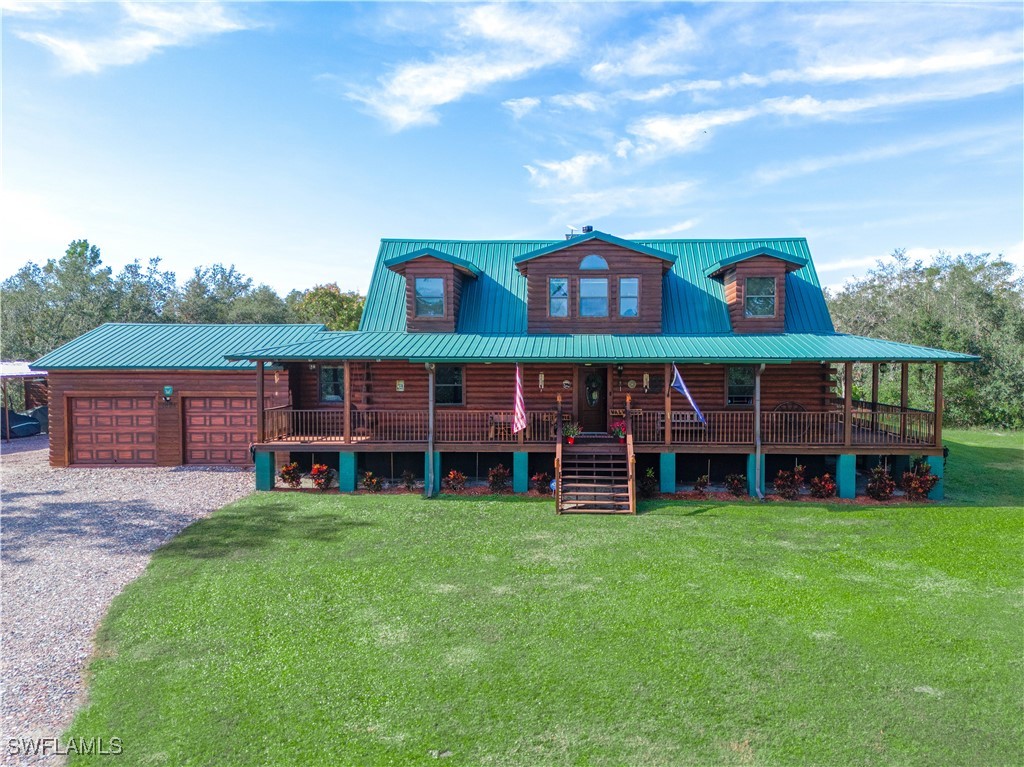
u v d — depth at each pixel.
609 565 11.55
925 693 7.32
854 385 39.50
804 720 6.84
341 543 12.91
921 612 9.44
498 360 16.72
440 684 7.60
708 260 22.00
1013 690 7.38
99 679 7.78
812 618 9.25
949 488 17.95
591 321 19.52
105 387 21.83
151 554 12.26
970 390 33.47
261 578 10.99
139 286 48.97
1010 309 36.50
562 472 16.98
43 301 46.31
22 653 8.39
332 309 48.38
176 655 8.35
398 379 20.14
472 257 22.84
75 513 15.29
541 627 9.05
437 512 15.35
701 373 19.36
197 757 6.36
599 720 6.89
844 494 16.69
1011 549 12.41
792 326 19.64
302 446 17.73
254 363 21.56
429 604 9.88
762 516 14.92
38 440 29.73
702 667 7.91
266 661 8.18
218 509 15.63
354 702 7.27
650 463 18.64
*-*-*
### Task to carry out
Take the records above and transcribe them exactly, dropping every picture.

### Exercise response
u v d — depth at each pixel.
609 565 11.55
925 693 7.32
854 385 39.50
804 720 6.84
341 543 12.91
921 612 9.44
498 360 16.72
440 684 7.60
708 260 22.00
1013 690 7.38
99 679 7.78
812 618 9.25
949 488 17.95
591 321 19.52
105 387 21.83
151 554 12.26
970 390 33.47
261 578 10.99
139 286 48.97
1010 309 36.50
562 472 16.98
43 301 46.31
22 653 8.39
332 309 48.38
176 655 8.35
398 379 20.14
472 257 22.84
75 513 15.29
541 627 9.05
437 512 15.35
701 373 19.36
197 757 6.36
599 720 6.89
844 494 16.69
1011 549 12.41
792 326 19.64
302 446 17.73
254 363 21.56
429 604 9.88
762 516 14.92
38 440 29.73
702 667 7.91
266 661 8.18
218 509 15.63
354 702 7.27
650 463 18.64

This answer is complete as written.